No dia seguinte, já por volta de meio dia, estava comendo rapidamente. Um ônibus de hospedes chegaria por volta das 14h. Brigitte estava comendo uma quentinha na porta da pousada.
– A… Amiga… – Estremeceu.
– O que você tá fazendo aquiii?? – Ela sussurrou. Fazendo um gesto com a mão como quem afasta um inseto.
– Você estava certa… Ela chegou!
– E pra quê CARALHO você veio me falar isso??!!
– É que ela é cozinheira… profissional, sabe?
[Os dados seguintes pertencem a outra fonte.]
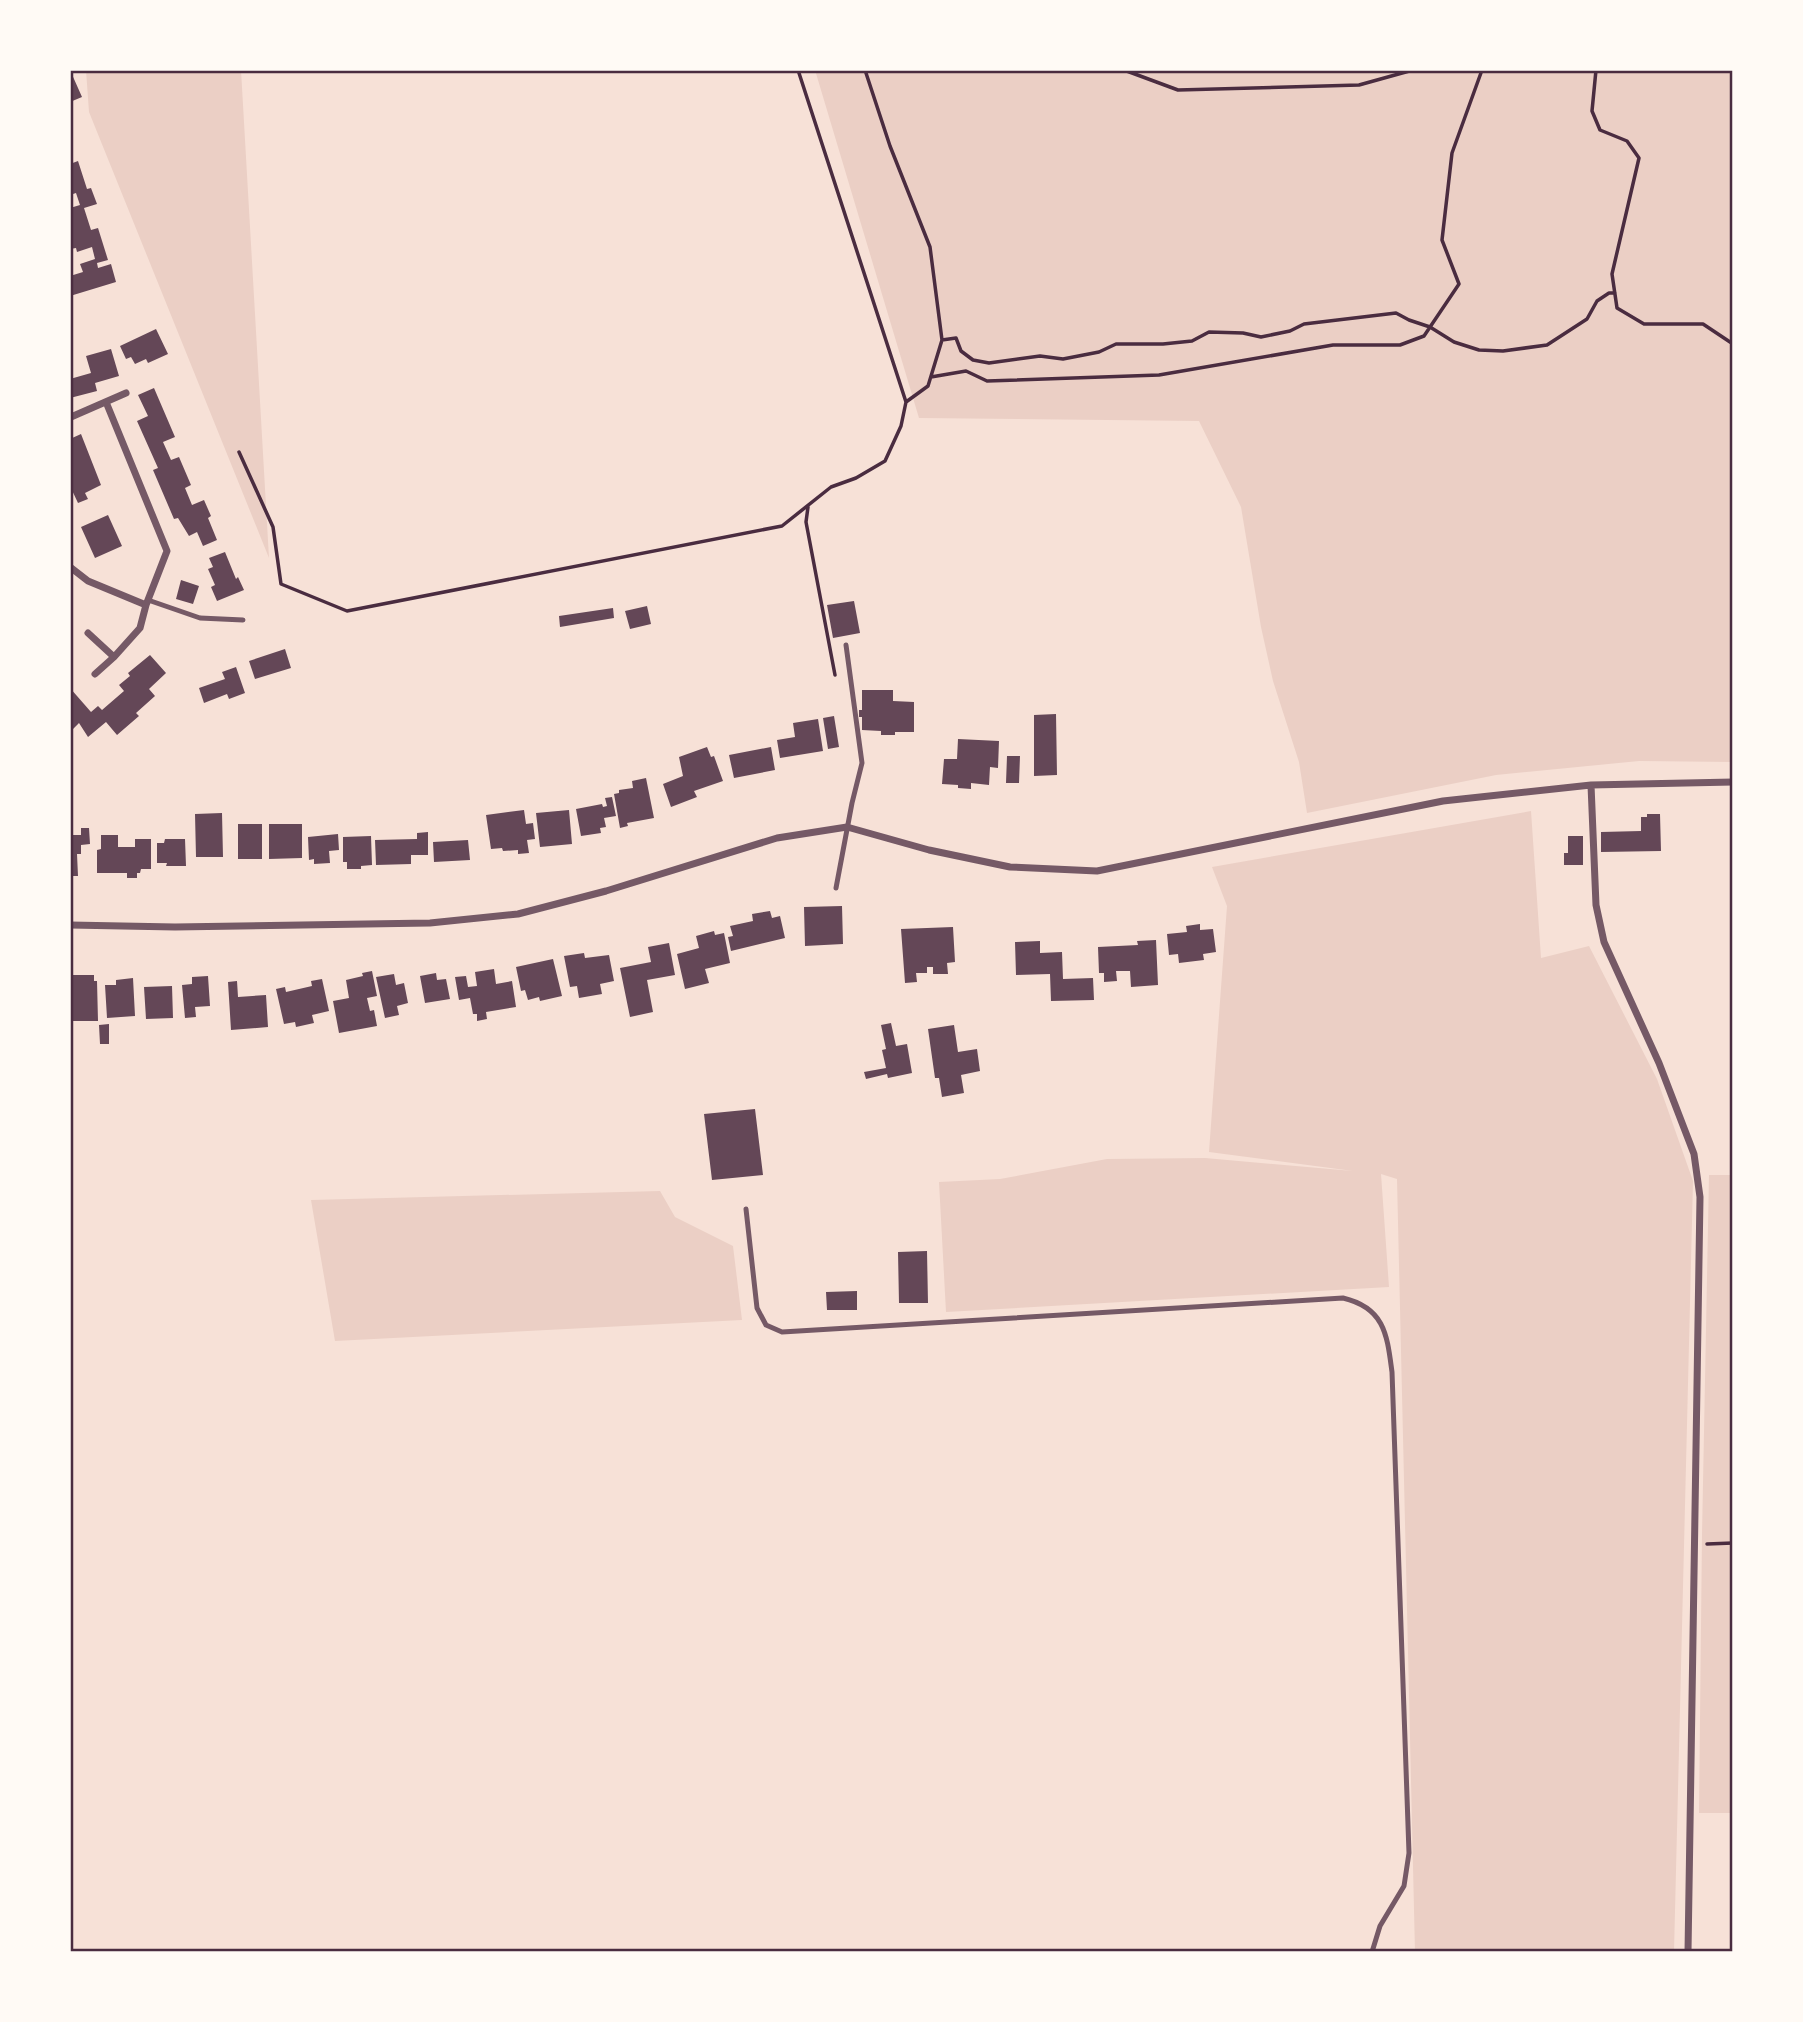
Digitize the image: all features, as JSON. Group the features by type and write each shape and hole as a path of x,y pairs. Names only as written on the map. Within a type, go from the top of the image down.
{"street":[{"path":"71,417 126,393"},
{"path":"95,674 140,628 167,551 106,402"},
{"path":"70,567 88,581 147,603"},
{"path":"88,633 114,657"},
{"path":"70,925 174,927 430,923 518,914 694,865 776,838 847,827 929,850 1010,867 1097,871 1443,801 1591,785 1733,782"},
{"path":"1591,785 1596,905 1604,942 1659,1063 1694,1154 1700,1197 1688,1952"}],"lane":[{"path":"147,603 200,618 243,620"},
{"path":"836,888 862,763 846,645"},
{"path":"746,1209 757,1308 766,1325 782,1332 1343,1298 1359,1302 1371,1311 1387,1333 1392,1372 1409,1853 1404,1886 1380,1926 1372,1952"}],"path":[{"path":"239,452 274,527 281,584 347,611 782,526 831,487 856,478 885,461 901,426 906,402 798,70"},
{"path":"865,70 890,146 930,247 942,340 928,386 906,402"},
{"path":"1124,70 1178,90 1360,85 1413,70"},
{"path":"931,377 966,371 987,381 1159,375 1333,345 1400,345 1424,336 1459,284 1442,240 1452,153 1482,70"},
{"path":"1596,70 1592,111 1600,130 1628,141 1639,158 1612,274 1617,308 1644,324 1703,324 1733,344"},
{"path":"942,340 956,338 961,351 973,360 989,363 1041,356 1063,359 1099,352 1116,344 1192,341 1209,332 1243,333 1261,337 1290,331 1304,324 1396,313 1430,327 1454,341 1479,350 1503,352 1547,345 1587,319 1597,301 1609,293 1615,293"},
{"path":"809,505 806,522 836,680"},
{"path":"1694,1545 1733,1544"}],"shaded area":[{"path":"86,70 241,70 269,558 89,112"},
{"path":"815,70 1696,70 1733,73 1733,762 1639,761 1496,775 1307,813 1299,762 1273,681 1261,627 1241,507 1199,421 919,418"},
{"path":"1531,811 1541,958 1589,946 1657,1079 1693,1181 1674,1952 1415,1952 1397,1179 1381,1174 1389,1287 946,1312 939,1182 1000,1179 1107,1159 1205,1158 1353,1171 1209,1152 1227,906 1212,867"},
{"path":"1709,1175 1733,1175 1733,1813 1699,1813"},
{"path":"660,1191 675,1217 733,1246 742,1320 335,1341 311,1200"}],"building":[{"path":"70,70 82,97 70,102"},
{"path":"78,161 87,189 91,188 97,204 84,208 91,230 98,228 108,260 97,263 98,268 111,264 116,282 70,296 70,276 83,272 80,264 95,259 92,247 77,252 76,248 70,249 70,233 73,232 70,208 80,205 76,193 70,195 70,164"},
{"path":"156,329 168,354 148,363 146,359 135,364 131,357 126,359 120,346"},
{"path":"111,349 119,376 95,383 97,391 70,398 70,379 91,373 86,356"},
{"path":"154,388 175,437 163,442 171,460 179,457 191,485 185,488 192,505 204,500 211,516 208,518 217,540 203,546 197,532 189,536 178,518 174,519 153,470 158,468 137,421 148,416 138,395"},
{"path":"81,434 101,485 85,493 88,499 78,503 70,486 70,439"},
{"path":"108,515 122,546 95,558 81,527"},
{"path":"225,552 236,579 238,577 244,590 217,601 211,587 215,585 208,569 213,567 209,558"},
{"path":"181,580 199,586 193,604 176,599"},
{"path":"854,601 860,633 833,638 827,605"},
{"path":"647,606 651,624 630,629 625,611"},
{"path":"613,608 614,618 560,627 559,616"},
{"path":"285,649 291,668 255,679 249,661"},
{"path":"150,655 166,673 149,689 155,696 136,713 139,716 117,735 106,722 88,737 79,723 70,732 70,688 91,712 98,706 102,710 124,691 119,685 130,676 128,673"},
{"path":"236,667 245,693 229,699 227,694 204,703 199,688 225,679 222,672"},
{"path":"862,690 893,690 893,701 914,702 914,732 881,735 881,731 862,730 859,710 862,710"},
{"path":"1056,714 1057,775 1034,776 1034,715"},
{"path":"834,716 839,747 828,749 823,718"},
{"path":"818,719 823,751 780,758 777,740 795,737 793,723"},
{"path":"958,739 999,741 998,768 990,767 989,785 971,783 971,789 942,784 944,759 957,759"},
{"path":"707,747 711,757 714,756 723,781 694,791 697,797 671,807 663,784 683,776 679,757"},
{"path":"771,747 775,770 734,778 729,755"},
{"path":"1007,756 1020,756 1019,783 1006,783"},
{"path":"646,778 654,818 627,823 628,826 620,828 614,794 619,793 619,790 633,788 632,781"},
{"path":"612,797 616,816 604,818 606,827 600,828 601,833 581,836 576,809 602,804 603,807 607,806 605,798"},
{"path":"524,810 526,824 533,823 535,839 527,840 529,853 518,854 518,850 503,851 502,848 491,849 486,815"},
{"path":"569,810 572,844 540,847 536,813"},
{"path":"222,813 223,857 196,857 195,814"},
{"path":"1647,814 1660,814 1661,851 1601,852 1601,832 1641,831 1641,817 1647,817"},
{"path":"238,824 262,824 262,859 238,859"},
{"path":"269,824 302,824 302,858 269,859"},
{"path":"81,828 89,828 90,844 81,845 81,854 77,854 78,876 70,876 70,835 81,835"},
{"path":"428,832 428,855 411,855 411,864 376,865 375,840 417,839 417,833"},
{"path":"338,834 339,850 329,851 330,863 314,864 314,859 309,860 308,837"},
{"path":"101,835 118,835 118,847 135,847 135,839 151,839 151,869 141,869 137,878 127,878 127,873 97,873 97,850 101,849"},
{"path":"371,836 372,865 361,866 361,869 347,869 347,862 343,862 343,837"},
{"path":"1568,836 1583,836 1583,865 1564,865 1564,853 1568,853"},
{"path":"165,839 185,839 186,866 157,863 157,843 164,843"},
{"path":"468,840 470,860 434,862 433,842"},
{"path":"842,906 843,944 805,946 804,907"},
{"path":"770,911 772,918 780,916 785,938 731,951 728,937 733,936 730,926 753,921 752,914"},
{"path":"1200,924 1200,930 1213,929 1216,952 1203,954 1204,960 1179,963 1178,954 1169,955 1167,934 1187,932 1186,926"},
{"path":"953,927 955,962 947,963 948,974 933,974 933,967 927,967 927,973 916,973 917,982 905,983 901,929"},
{"path":"714,931 715,935 724,933 730,963 705,969 709,983 685,989 677,954 699,948 696,936"},
{"path":"1156,940 1158,985 1131,987 1130,971 1116,971 1117,981 1104,982 1104,973 1099,973 1098,947 1138,945 1137,941"},
{"path":"1040,941 1040,953 1062,952 1063,979 1093,978 1094,1000 1051,1001 1050,974 1016,975 1015,942"},
{"path":"669,943 675,975 647,980 653,1012 630,1017 620,968 651,962 648,947"},
{"path":"584,953 585,958 609,955 614,981 600,984 602,994 579,998 577,986 570,987 564,956"},
{"path":"553,959 562,996 540,1001 539,997 528,1000 525,990 521,991 516,967"},
{"path":"494,969 496,984 512,981 516,1007 486,1012 487,1019 477,1021 470,998 459,1000 455,977 466,976 468,987 477,986 475,972"},
{"path":"372,971 377,996 367,998 370,1011 374,1010 377,1026 339,1033 333,1001 349,998 346,980"},
{"path":"436,973 437,980 446,979 450,999 425,1003 420,976"},
{"path":"394,974 396,985 404,983 408,1003 397,1006 399,1015 385,1018 376,977"},
{"path":"73,975 94,975 94,981 97,981 98,1021 70,1021 70,978 73,978"},
{"path":"208,976 210,1006 195,1007 196,1017 185,1018 182,985 192,984 192,977"},
{"path":"133,978 135,1016 107,1018 105,985 116,985 116,980"},
{"path":"322,979 329,1011 312,1015 314,1023 296,1027 295,1022 284,1024 276,989 285,987 286,992 312,986 311,981"},
{"path":"237,981 238,997 266,995 268,1027 231,1030 228,982"},
{"path":"172,986 173,1018 146,1019 144,987"},
{"path":"891,1023 896,1046 907,1044 912,1073 888,1078 887,1074 866,1079 864,1072 886,1068 882,1050 886,1049 881,1025"},
{"path":"109,1024 109,1044 100,1044 99,1025"},
{"path":"954,1025 958,1052 977,1049 980,1071 961,1075 964,1093 942,1097 939,1078 935,1078 928,1029"},
{"path":"755,1109 763,1175 712,1180 704,1114"},
{"path":"927,1251 928,1303 899,1303 898,1252"},
{"path":"857,1291 857,1310 827,1310 826,1292"}]}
Então ela preparou um vatapá pra você, porque todo mundo me trata mal e você me tratou bem.
– Ai, meu Deus…Ok. Que dia…?
– Ué… HOJE! A gente vai deixar quentinho às 23h porque sabe que a senhora sai tare.
– Mas depende de onde seja…
– É bem perto dali… de onde você fica olhando o rio… A gente sempre te vê olhando o rio de manhã.
Aquela conversa pareceu destruir todo o dia seguinte de Brigitte. A chegada dos hóspedes, todo a gastação de seu português, inglês, francês e espanhol… toda aquele requinte e chiqueza que ele estava proporcionaria aos novos hóspedes… e o momento em que seria “agraciada” por sorvete na cama e seriados românticos… tudo se transformava naquele vulto. Naquele vulto carente… e provavelmente, aquele homem a transformaria numa espécie de “heroína” da porra duma história onde ela só emprestou um celular e mais nada. Não sabia o que seria pior… Se tivessem mais amigos na festa, e ela conhecesse uma frota de pessoas como ele…ou se só tivessem eles três e eles tentassem ficar mais íntimo. Como parentes. Ela não conseguiu, o dia inteiro, pensar em mais nada.
Saiu do trabalho… Agora apertava a pasta contra si, porque percebia que isso simplesmente diminuía (um pouco) a tensão. E mais uma vez, como esperado, viu o vulto de longe. Ele tocava violão e cantava. Brigitte chegou interrompendo:
– Cade sua mulher?!
– Ué… tá esquentando a comida.
– E tua casa é aonde?
– Naquela direção… – e apontou em direção ao rio, em direção a Gameleira.
Brigitte chegou a pensar que não tinham casas naquela direção, mas decidiu que não seria mais tão pessimista assim. Estava sendo ranzinza demais. Tentaria ver o lado bom das coisas… Afinal, tinha ganhado uma comida baiana de graça… só por ter sido uma pessoa boa. Subitamente tentou acreditar que era uma pessoa boa.
– Vamos lá então… amigo. – ela disse, sorrindo.
– VAMOS!… AMIGA!! – Ele respondeu.
…
Brigitte, e o casal… jamais foram vistos de novo.